[Start of Attachment]
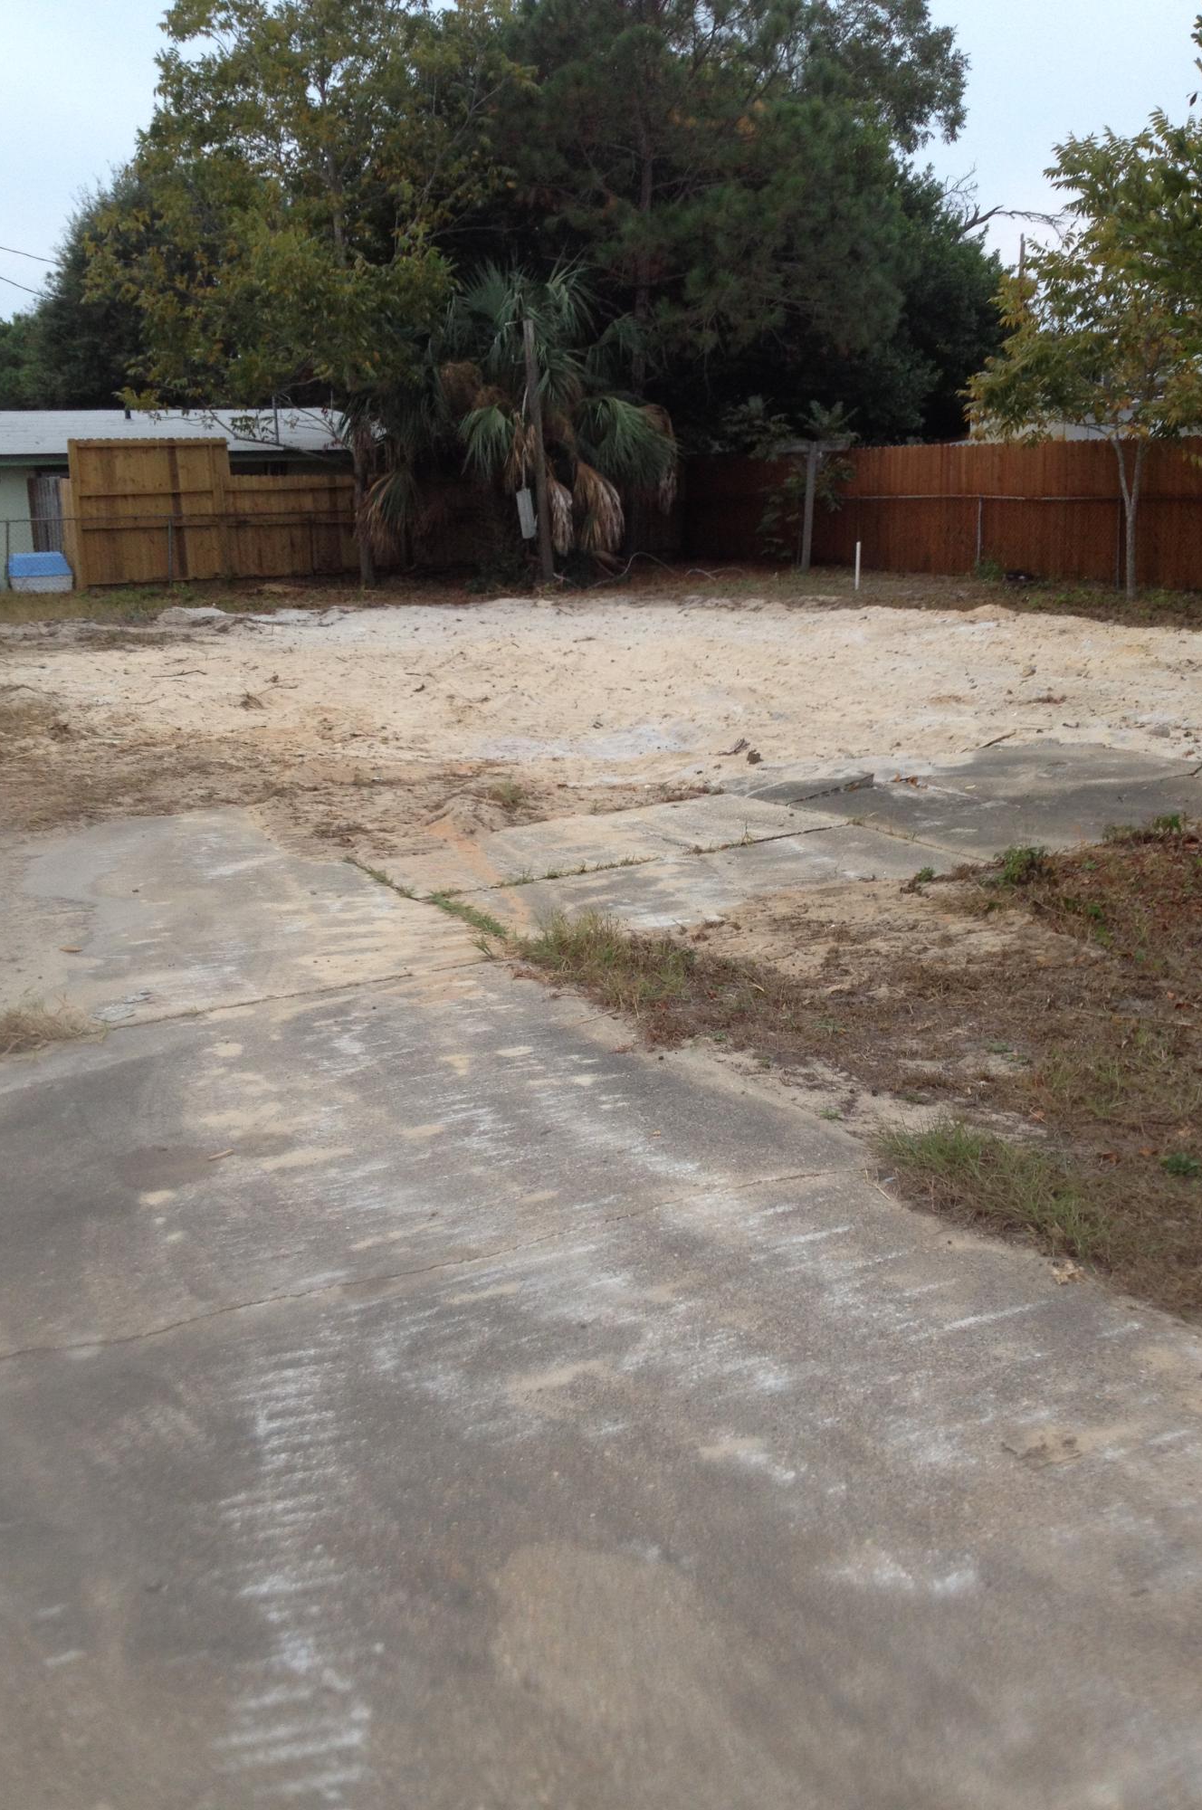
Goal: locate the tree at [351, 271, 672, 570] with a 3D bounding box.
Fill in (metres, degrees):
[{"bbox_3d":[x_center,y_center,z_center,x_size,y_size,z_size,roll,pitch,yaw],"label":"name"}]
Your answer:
[{"bbox_3d":[-1.303,-7.116,26.978,4.774,4.435,4.300,-2,14,0],"label":"tree"}]

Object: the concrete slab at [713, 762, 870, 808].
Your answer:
[{"bbox_3d":[1.032,-0.535,8.919,0.930,0.110,0.750,-9,16,-30],"label":"concrete slab"}]

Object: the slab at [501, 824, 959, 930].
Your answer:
[{"bbox_3d":[0.470,-0.053,7.218,2.100,0.120,0.960,-9,16,-30],"label":"slab"}]

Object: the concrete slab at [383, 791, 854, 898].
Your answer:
[{"bbox_3d":[-0.024,-0.232,8.016,2.150,0.120,0.970,-9,16,-30],"label":"concrete slab"}]

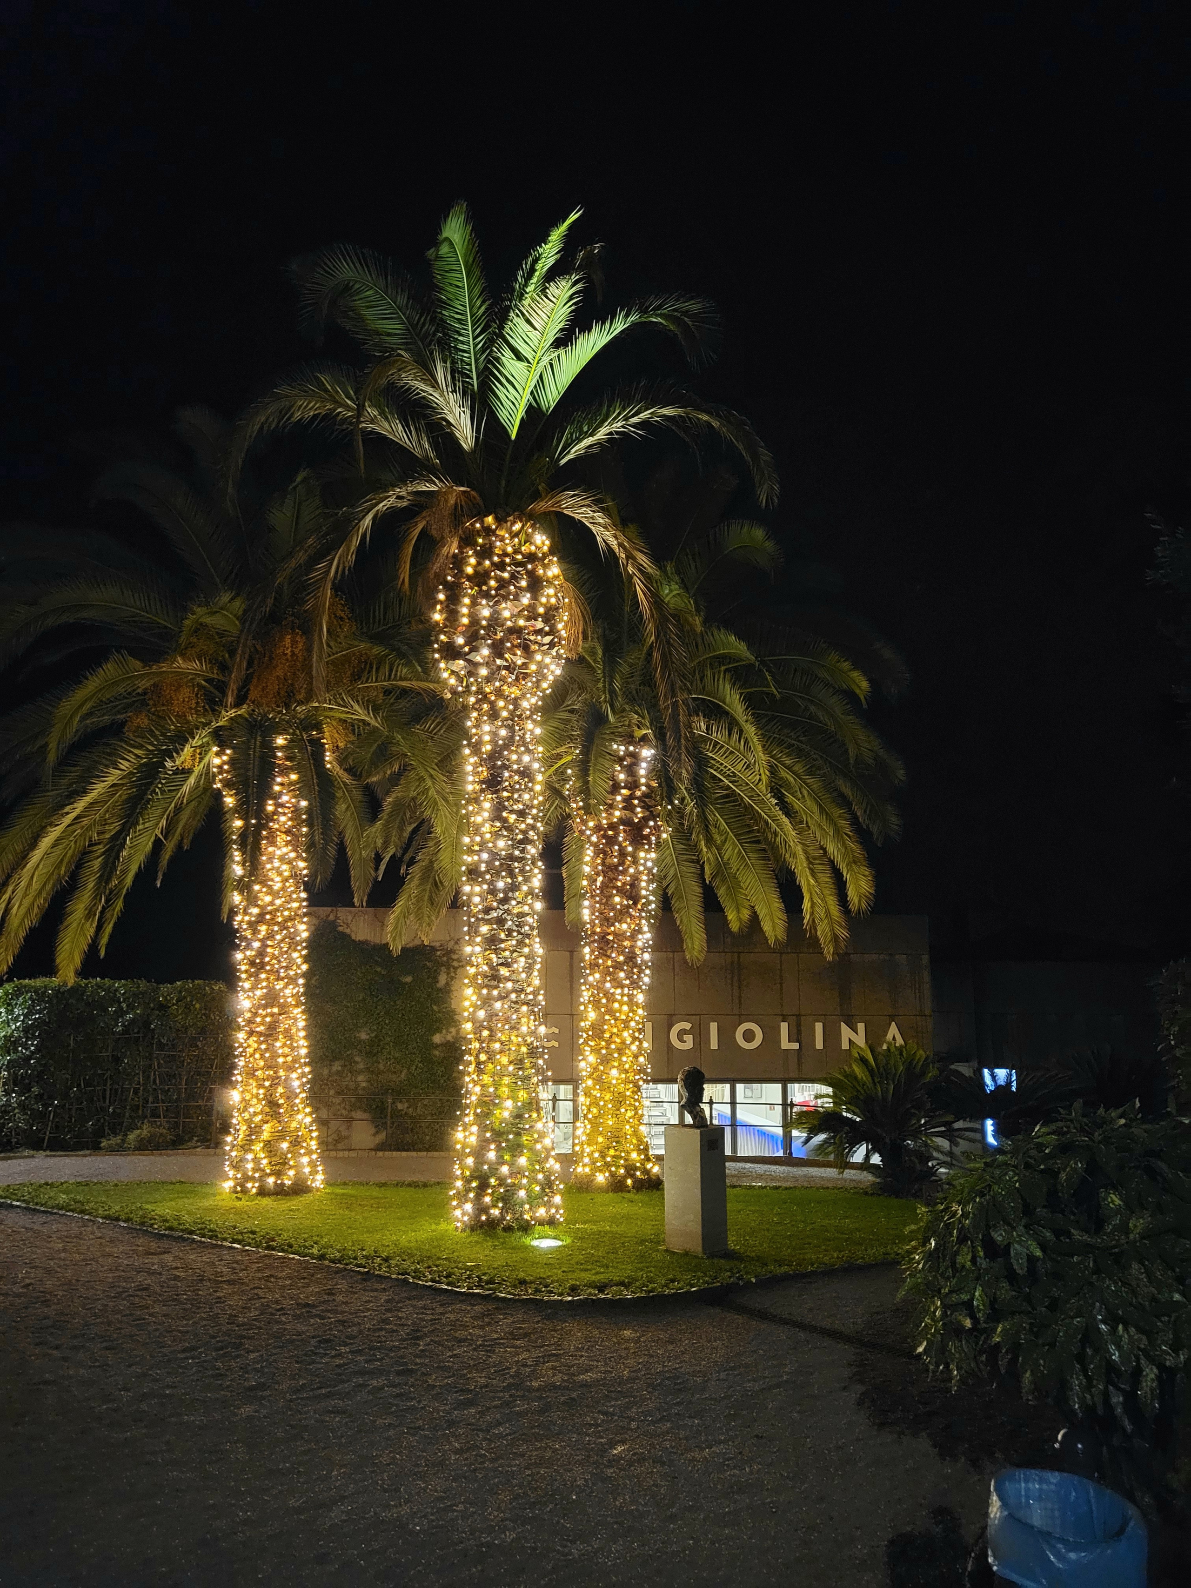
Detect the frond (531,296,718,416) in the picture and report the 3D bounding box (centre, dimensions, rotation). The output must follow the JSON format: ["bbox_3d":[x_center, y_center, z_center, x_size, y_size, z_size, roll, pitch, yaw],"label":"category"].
[{"bbox_3d":[0.287,-4.520,12.275,1.819,1.158,0.900,0,-11,0],"label":"frond"}]

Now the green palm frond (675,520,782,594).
[{"bbox_3d":[1.639,-2.926,14.730,1.333,0.864,0.900,0,-11,0],"label":"green palm frond"}]

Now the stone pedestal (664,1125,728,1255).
[{"bbox_3d":[0.804,3.122,9.446,0.341,0.922,0.326,-10,-15,41],"label":"stone pedestal"}]

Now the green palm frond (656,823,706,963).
[{"bbox_3d":[0.984,1.126,13.618,0.538,1.592,0.700,0,-11,0],"label":"green palm frond"}]

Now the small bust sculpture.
[{"bbox_3d":[0.787,2.432,9.583,0.250,0.490,0.210,-10,-15,41],"label":"small bust sculpture"}]

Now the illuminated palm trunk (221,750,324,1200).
[{"bbox_3d":[-3.612,1.778,13.366,1.120,5.081,1.120,0,-11,0],"label":"illuminated palm trunk"}]

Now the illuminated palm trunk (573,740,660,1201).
[{"bbox_3d":[0.250,1.810,13.788,1.040,5.191,1.040,0,-11,0],"label":"illuminated palm trunk"}]

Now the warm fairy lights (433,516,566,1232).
[{"bbox_3d":[-0.871,0.523,11.373,1.180,6.771,1.180,0,-11,0],"label":"warm fairy lights"}]

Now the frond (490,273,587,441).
[{"bbox_3d":[-0.578,-4.378,11.940,0.901,1.579,1.000,0,-11,0],"label":"frond"}]

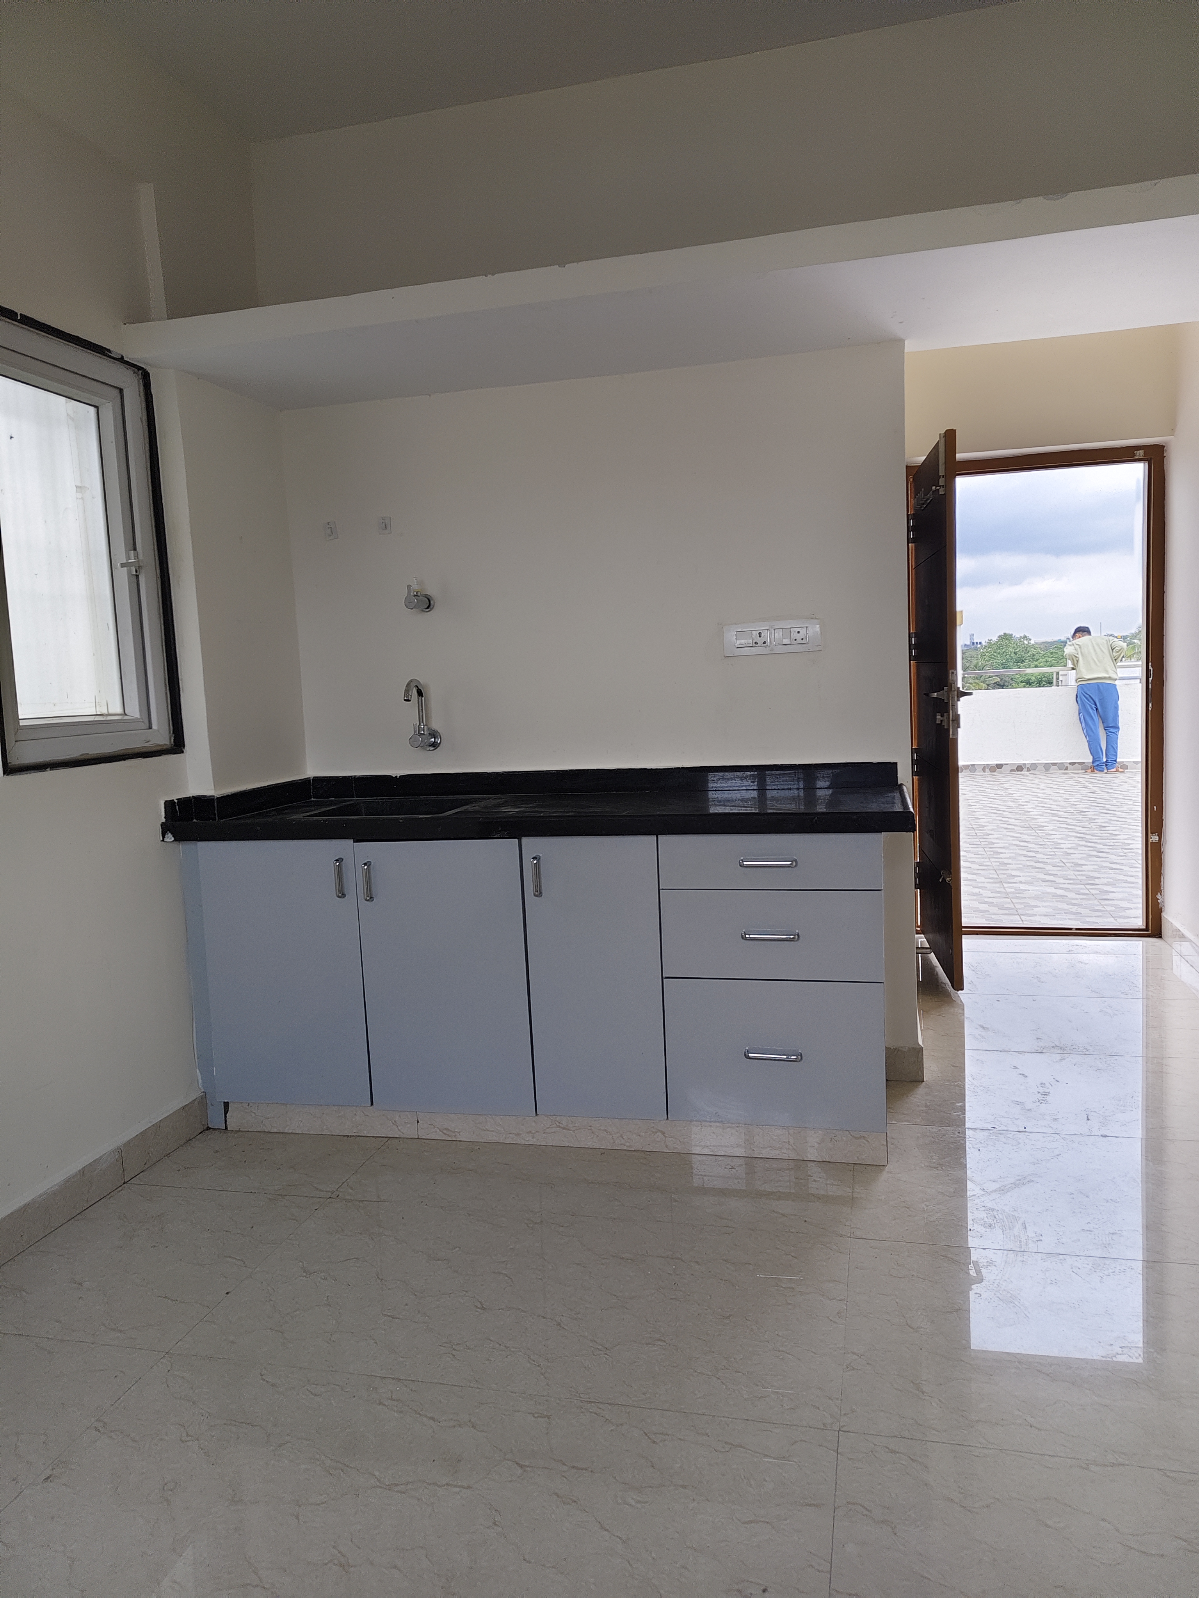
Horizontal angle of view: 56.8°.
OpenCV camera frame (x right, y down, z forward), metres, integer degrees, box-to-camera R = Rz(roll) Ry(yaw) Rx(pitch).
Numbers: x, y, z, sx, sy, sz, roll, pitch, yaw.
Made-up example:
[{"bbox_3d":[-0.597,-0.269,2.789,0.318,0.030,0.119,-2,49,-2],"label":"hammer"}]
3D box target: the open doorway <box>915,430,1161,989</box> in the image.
[{"bbox_3d":[1.726,-0.370,4.256,0.985,2.000,0.920,-1,6,14],"label":"open doorway"}]

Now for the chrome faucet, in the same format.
[{"bbox_3d":[-0.537,-0.248,3.298,0.064,0.220,0.167,-1,6,14],"label":"chrome faucet"}]

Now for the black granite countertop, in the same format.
[{"bbox_3d":[-0.149,0.005,2.986,1.905,0.106,0.633,-1,6,14],"label":"black granite countertop"}]

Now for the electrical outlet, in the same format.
[{"bbox_3d":[0.483,-0.450,3.097,0.271,0.090,0.020,-1,6,14],"label":"electrical outlet"}]

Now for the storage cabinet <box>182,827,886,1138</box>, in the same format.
[{"bbox_3d":[-0.149,0.415,3.028,1.796,0.715,0.600,-1,6,14],"label":"storage cabinet"}]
[End of Attachment]
(PROBLEM REQUIREMENTS): Write out the entries above verbatim, without pictures.

(EXERCISE SOLUTION):
Goal: locate the tree at [351, 271, 672, 570] with a 3D bounding box.
Fill in (metres, degrees):
[{"bbox_3d":[x_center,y_center,z_center,x_size,y_size,z_size,roll,pitch,yaw],"label":"name"}]
Your answer:
[{"bbox_3d":[-1.303,-7.116,26.978,4.774,4.435,4.300,-2,14,0],"label":"tree"}]

Object: the concrete slab at [713, 762, 870, 808].
Your answer:
[{"bbox_3d":[1.032,-0.535,8.919,0.930,0.110,0.750,-9,16,-30],"label":"concrete slab"}]

Object: the slab at [501, 824, 959, 930].
Your answer:
[{"bbox_3d":[0.470,-0.053,7.218,2.100,0.120,0.960,-9,16,-30],"label":"slab"}]

Object: the concrete slab at [383, 791, 854, 898].
Your answer:
[{"bbox_3d":[-0.024,-0.232,8.016,2.150,0.120,0.970,-9,16,-30],"label":"concrete slab"}]

Detect the frond (531,296,718,416) in the picture and report the 3D bounding box (centre, dimensions, rotation). The output must follow the JSON format: ["bbox_3d":[x_center, y_center, z_center, x_size, y_size, z_size, roll, pitch, yaw],"label":"category"].
[{"bbox_3d":[0.287,-4.520,12.275,1.819,1.158,0.900,0,-11,0],"label":"frond"}]

Now the green palm frond (675,520,782,594).
[{"bbox_3d":[1.639,-2.926,14.730,1.333,0.864,0.900,0,-11,0],"label":"green palm frond"}]

Now the stone pedestal (664,1125,728,1255).
[{"bbox_3d":[0.804,3.122,9.446,0.341,0.922,0.326,-10,-15,41],"label":"stone pedestal"}]

Now the green palm frond (656,823,706,963).
[{"bbox_3d":[0.984,1.126,13.618,0.538,1.592,0.700,0,-11,0],"label":"green palm frond"}]

Now the small bust sculpture.
[{"bbox_3d":[0.787,2.432,9.583,0.250,0.490,0.210,-10,-15,41],"label":"small bust sculpture"}]

Now the illuminated palm trunk (221,750,324,1200).
[{"bbox_3d":[-3.612,1.778,13.366,1.120,5.081,1.120,0,-11,0],"label":"illuminated palm trunk"}]

Now the illuminated palm trunk (573,740,660,1201).
[{"bbox_3d":[0.250,1.810,13.788,1.040,5.191,1.040,0,-11,0],"label":"illuminated palm trunk"}]

Now the warm fairy lights (433,516,566,1232).
[{"bbox_3d":[-0.871,0.523,11.373,1.180,6.771,1.180,0,-11,0],"label":"warm fairy lights"}]

Now the frond (490,273,587,441).
[{"bbox_3d":[-0.578,-4.378,11.940,0.901,1.579,1.000,0,-11,0],"label":"frond"}]

Horizontal angle of view: 56.8°.
OpenCV camera frame (x right, y down, z forward), metres, integer degrees, box-to-camera R = Rz(roll) Ry(yaw) Rx(pitch).
Numbers: x, y, z, sx, sy, sz, roll, pitch, yaw.
Made-up example:
[{"bbox_3d":[-0.597,-0.269,2.789,0.318,0.030,0.119,-2,49,-2],"label":"hammer"}]
3D box target: the open doorway <box>915,430,1161,989</box> in the image.
[{"bbox_3d":[1.726,-0.370,4.256,0.985,2.000,0.920,-1,6,14],"label":"open doorway"}]

Now for the chrome faucet, in the same format.
[{"bbox_3d":[-0.537,-0.248,3.298,0.064,0.220,0.167,-1,6,14],"label":"chrome faucet"}]

Now for the black granite countertop, in the same format.
[{"bbox_3d":[-0.149,0.005,2.986,1.905,0.106,0.633,-1,6,14],"label":"black granite countertop"}]

Now for the electrical outlet, in the same format.
[{"bbox_3d":[0.483,-0.450,3.097,0.271,0.090,0.020,-1,6,14],"label":"electrical outlet"}]

Now for the storage cabinet <box>182,827,886,1138</box>, in the same format.
[{"bbox_3d":[-0.149,0.415,3.028,1.796,0.715,0.600,-1,6,14],"label":"storage cabinet"}]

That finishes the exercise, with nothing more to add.